As I lay in bed recalling this, I realized that what I’d hoped for was reassurance: I wanted my mom to tell me on that drive that she’d miss me while I was gone, to tell me she loved me and would look forward to having me back home at the end of the summer. And then, when we got to camp, I wanted her to hug me good-bye. She didn’t, though. My mother was too undemonstrative and shy either to verbalize love or to express it physically—she and my father loved their kids in their own deep and very private way, but they were both markedly reserved people, with an almost pathological aversion to touch—and so when she left me at camp, she’d just give me a shy peck on the cheek and jump back into the car.

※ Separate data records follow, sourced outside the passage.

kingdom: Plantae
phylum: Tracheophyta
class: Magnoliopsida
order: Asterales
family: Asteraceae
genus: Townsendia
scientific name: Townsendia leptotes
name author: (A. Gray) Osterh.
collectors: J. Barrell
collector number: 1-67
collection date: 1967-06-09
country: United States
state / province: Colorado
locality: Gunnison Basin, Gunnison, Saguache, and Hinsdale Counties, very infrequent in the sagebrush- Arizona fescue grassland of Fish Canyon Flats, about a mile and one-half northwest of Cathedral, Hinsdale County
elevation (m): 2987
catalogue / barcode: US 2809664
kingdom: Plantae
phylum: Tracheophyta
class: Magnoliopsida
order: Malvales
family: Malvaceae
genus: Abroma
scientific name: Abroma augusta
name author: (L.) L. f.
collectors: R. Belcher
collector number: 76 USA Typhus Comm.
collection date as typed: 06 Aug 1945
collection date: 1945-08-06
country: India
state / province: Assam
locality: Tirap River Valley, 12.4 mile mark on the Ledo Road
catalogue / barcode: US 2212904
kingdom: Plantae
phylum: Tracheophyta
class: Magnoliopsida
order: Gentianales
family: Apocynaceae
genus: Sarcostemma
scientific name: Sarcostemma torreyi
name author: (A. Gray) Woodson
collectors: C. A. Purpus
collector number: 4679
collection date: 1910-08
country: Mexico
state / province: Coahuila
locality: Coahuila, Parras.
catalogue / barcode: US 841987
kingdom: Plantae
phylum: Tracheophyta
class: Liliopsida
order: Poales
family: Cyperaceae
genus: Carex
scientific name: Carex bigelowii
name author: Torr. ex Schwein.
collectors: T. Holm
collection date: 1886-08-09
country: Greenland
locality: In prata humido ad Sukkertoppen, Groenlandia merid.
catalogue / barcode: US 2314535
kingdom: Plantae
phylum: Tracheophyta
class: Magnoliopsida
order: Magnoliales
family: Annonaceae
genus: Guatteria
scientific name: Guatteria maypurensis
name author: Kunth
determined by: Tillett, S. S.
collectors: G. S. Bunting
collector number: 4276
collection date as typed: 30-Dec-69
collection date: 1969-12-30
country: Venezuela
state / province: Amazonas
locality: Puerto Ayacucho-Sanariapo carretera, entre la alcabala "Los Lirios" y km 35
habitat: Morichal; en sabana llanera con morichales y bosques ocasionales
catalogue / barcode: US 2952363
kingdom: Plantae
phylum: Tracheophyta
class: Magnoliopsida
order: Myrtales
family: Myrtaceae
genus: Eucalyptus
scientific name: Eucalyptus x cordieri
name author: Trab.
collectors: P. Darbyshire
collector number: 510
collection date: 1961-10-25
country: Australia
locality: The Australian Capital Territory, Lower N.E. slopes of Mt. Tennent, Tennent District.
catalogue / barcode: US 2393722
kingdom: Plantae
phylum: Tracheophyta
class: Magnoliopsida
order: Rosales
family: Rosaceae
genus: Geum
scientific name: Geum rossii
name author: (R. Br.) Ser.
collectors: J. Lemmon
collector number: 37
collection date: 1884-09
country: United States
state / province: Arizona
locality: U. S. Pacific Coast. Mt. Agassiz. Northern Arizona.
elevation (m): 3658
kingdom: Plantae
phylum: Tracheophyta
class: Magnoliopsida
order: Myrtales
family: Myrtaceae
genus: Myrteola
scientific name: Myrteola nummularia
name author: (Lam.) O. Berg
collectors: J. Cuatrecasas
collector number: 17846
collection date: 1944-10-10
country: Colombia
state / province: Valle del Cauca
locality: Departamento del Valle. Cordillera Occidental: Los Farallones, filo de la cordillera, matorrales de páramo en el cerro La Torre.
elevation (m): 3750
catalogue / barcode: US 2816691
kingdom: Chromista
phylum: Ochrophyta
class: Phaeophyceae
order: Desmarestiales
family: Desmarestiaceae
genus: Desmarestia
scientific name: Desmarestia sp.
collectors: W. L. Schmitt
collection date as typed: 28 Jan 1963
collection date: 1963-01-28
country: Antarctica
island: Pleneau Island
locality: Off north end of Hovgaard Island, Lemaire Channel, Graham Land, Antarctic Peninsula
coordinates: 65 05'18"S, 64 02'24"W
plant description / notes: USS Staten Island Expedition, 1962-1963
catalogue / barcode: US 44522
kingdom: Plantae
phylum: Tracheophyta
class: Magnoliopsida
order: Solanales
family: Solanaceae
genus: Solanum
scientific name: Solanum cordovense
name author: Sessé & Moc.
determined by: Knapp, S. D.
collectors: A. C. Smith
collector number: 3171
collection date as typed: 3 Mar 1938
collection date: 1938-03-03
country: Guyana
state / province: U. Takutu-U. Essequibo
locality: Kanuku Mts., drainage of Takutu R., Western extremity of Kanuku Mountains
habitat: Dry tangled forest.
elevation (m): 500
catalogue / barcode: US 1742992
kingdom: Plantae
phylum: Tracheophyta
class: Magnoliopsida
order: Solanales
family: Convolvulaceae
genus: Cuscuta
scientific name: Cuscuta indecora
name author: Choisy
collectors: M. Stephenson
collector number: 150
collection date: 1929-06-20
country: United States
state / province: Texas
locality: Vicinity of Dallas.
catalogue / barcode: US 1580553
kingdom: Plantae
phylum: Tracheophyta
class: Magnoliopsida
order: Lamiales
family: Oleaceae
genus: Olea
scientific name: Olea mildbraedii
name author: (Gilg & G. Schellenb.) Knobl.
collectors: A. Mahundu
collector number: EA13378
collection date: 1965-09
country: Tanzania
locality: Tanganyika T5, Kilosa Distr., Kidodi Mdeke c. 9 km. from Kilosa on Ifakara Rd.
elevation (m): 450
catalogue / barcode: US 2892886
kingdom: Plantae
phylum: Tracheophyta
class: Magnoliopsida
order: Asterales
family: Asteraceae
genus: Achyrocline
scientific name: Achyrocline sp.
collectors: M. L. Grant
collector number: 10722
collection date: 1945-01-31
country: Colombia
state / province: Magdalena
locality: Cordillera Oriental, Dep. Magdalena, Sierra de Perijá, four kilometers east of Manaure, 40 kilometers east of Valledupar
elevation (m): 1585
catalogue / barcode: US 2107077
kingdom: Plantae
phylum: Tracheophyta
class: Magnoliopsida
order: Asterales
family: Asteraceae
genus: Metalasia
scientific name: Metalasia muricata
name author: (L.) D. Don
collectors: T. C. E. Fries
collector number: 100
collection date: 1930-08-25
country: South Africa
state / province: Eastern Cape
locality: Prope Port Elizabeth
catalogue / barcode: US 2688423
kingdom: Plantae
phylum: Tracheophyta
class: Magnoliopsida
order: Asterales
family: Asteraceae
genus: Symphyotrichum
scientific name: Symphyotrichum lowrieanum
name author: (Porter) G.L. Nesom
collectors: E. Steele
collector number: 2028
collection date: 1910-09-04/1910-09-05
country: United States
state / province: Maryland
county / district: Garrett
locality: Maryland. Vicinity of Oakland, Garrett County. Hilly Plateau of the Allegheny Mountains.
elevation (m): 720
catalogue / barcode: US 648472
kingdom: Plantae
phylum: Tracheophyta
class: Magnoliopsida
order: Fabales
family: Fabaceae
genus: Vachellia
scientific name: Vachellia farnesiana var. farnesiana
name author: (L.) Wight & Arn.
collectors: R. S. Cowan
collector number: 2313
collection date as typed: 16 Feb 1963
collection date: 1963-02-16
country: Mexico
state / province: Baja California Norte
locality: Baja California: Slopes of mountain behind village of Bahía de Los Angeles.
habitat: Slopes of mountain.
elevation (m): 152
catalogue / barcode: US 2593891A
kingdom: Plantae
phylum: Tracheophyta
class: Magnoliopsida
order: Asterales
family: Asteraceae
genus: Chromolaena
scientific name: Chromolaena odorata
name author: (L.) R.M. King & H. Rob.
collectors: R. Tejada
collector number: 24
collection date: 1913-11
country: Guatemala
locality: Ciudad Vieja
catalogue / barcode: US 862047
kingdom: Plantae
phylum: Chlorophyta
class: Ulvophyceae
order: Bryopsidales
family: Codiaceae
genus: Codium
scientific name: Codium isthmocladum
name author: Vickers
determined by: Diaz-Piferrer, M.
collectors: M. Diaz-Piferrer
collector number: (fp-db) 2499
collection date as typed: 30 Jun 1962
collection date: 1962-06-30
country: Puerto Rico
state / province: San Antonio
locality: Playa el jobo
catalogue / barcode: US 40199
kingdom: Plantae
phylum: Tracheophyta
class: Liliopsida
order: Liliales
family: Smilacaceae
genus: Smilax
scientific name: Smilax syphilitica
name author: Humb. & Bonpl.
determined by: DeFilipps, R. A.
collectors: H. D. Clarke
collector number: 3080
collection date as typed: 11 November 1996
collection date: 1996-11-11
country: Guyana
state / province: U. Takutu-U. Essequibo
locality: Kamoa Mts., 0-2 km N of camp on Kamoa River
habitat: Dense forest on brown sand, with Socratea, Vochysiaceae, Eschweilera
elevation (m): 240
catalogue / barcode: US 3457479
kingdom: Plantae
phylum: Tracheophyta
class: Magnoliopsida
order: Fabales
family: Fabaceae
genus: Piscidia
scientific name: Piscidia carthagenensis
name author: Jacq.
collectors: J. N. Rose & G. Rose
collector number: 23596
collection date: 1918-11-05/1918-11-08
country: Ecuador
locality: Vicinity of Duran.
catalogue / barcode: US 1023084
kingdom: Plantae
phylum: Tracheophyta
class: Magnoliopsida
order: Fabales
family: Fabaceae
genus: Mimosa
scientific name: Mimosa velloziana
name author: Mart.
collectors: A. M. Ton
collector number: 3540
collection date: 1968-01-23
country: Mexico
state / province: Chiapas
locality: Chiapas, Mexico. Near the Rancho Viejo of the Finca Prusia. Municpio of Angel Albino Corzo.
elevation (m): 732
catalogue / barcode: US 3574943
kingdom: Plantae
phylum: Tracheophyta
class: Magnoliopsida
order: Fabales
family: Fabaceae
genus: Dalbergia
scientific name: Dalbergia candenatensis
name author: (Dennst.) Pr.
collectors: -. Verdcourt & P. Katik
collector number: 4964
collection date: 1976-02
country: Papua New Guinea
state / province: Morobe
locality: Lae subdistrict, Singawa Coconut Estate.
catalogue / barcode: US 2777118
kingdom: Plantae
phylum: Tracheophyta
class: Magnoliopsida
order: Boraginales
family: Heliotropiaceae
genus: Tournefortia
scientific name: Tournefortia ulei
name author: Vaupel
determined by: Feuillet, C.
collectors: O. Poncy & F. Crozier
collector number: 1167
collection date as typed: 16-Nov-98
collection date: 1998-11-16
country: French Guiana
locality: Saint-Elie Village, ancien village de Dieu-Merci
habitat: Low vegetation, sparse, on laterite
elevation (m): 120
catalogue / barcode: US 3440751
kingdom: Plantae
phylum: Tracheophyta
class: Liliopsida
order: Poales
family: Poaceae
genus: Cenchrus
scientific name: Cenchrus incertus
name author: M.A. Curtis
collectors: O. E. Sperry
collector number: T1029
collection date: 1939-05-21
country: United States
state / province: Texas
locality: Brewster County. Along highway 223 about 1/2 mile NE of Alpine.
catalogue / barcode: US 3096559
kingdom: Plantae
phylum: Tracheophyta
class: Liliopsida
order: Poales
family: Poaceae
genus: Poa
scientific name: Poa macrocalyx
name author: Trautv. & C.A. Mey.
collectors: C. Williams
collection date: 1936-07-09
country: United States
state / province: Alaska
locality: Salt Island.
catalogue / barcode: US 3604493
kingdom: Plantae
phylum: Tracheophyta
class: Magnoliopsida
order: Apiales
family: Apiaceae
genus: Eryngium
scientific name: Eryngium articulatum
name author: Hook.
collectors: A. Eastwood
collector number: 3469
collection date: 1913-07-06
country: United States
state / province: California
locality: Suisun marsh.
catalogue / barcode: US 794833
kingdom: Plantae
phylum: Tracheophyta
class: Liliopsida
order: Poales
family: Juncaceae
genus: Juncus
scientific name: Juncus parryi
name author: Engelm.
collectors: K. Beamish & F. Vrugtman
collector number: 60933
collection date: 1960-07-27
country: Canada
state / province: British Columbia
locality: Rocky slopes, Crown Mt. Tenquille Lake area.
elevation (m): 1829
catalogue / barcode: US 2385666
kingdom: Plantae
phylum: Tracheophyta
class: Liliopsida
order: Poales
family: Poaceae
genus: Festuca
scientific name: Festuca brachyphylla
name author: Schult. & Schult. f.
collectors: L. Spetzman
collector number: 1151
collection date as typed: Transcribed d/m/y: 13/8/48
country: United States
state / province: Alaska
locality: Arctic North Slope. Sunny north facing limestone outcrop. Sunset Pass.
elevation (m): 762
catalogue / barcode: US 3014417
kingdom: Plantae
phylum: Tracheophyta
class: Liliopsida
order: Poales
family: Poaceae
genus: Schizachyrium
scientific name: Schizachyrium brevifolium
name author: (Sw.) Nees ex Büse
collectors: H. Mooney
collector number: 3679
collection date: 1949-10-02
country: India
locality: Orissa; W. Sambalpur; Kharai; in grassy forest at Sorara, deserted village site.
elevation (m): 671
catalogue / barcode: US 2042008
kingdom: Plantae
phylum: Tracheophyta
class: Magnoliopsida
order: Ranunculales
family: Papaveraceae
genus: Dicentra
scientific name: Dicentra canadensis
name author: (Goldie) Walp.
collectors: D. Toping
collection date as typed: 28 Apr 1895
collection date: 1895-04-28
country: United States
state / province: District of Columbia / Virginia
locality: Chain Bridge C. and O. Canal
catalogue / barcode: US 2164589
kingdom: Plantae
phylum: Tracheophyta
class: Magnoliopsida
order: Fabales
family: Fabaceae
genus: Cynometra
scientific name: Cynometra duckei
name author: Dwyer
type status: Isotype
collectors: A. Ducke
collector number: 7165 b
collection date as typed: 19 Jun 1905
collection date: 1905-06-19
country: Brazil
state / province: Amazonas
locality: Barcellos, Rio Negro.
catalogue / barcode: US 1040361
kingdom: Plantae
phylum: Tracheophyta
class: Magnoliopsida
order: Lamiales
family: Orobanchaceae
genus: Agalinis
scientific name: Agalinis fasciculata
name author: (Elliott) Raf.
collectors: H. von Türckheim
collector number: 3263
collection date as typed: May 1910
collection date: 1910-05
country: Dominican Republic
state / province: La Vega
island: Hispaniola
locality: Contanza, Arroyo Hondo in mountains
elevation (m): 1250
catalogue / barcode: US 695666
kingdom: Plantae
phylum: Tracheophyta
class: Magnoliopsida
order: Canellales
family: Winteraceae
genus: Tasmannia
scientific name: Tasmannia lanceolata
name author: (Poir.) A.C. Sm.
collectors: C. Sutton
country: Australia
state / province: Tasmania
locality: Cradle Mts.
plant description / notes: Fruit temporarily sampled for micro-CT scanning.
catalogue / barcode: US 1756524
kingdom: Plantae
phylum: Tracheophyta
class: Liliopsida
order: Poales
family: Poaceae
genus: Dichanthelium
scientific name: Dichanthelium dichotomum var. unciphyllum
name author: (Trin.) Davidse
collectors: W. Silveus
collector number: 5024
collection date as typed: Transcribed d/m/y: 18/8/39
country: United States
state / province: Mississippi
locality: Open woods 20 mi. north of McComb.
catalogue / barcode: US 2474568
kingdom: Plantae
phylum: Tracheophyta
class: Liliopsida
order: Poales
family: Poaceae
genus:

I’d stand there and watch her drive away, seeds of worry cropping up inside as she disappeared around the bend: Was her reserve a direct reaction to me? Was part of her glad to be rid of me? Would she ever come back? The pain of that is what surfaced when I lay in my bunk at camp, all weepy and forlorn. And the pain of that is what surfaced when I left Lucille
. There I’d go, walking out the door without a fuss, without a hug or a kiss or a word of reassurance, and I couldn’t believe—just couldn’t believe—she didn’t experience the same thing I had as a kid.
Such is the power of the dog, that evocative blank screen. If Lucille were a human, she could have looked up and said, “Hey, don’t get tied into such a knot about leaving, I know you’re only going to the movies—I’ll be fine.” Because she’s not, I read into her eyes what I felt: But what about me? What will become of me? Those, of course, are my questions, the big dark existential questions I’ve lugged around my whole life, and in the inadvertent, wordless way of a dog, Lucille has slowly circled me back to them, back to the central insecurity I felt as a kid. This is ancient stuff, territory I’ve stamped across over years of psychotherapy, but when I’d leave the house and see her worried expression, it all got reflected back, that whole history of fear and doubt. Those eyes: I’m twelve years old, waiting for my parents to come home from a party, certain they’ve died in a car wreck and won’t return. That look of alarm: I’m thirteen, watching as my father swims in the ocean off Martha’s Vineyard; he’s a tiny dot of a man in the sea, and I can’t take my eyes off him, can’t lose sight of him, because if my vigilance wavers for even a fraction of a second, he will surely drown, disappear out there before I’ve mustered up the courage to tell him I love him. That anxious gaze: I’m six or seven, I’m ten or fifteen or even thirty-five, and I don’t know—I just don’t know—if the people I love love me back, if they can give me the things I need.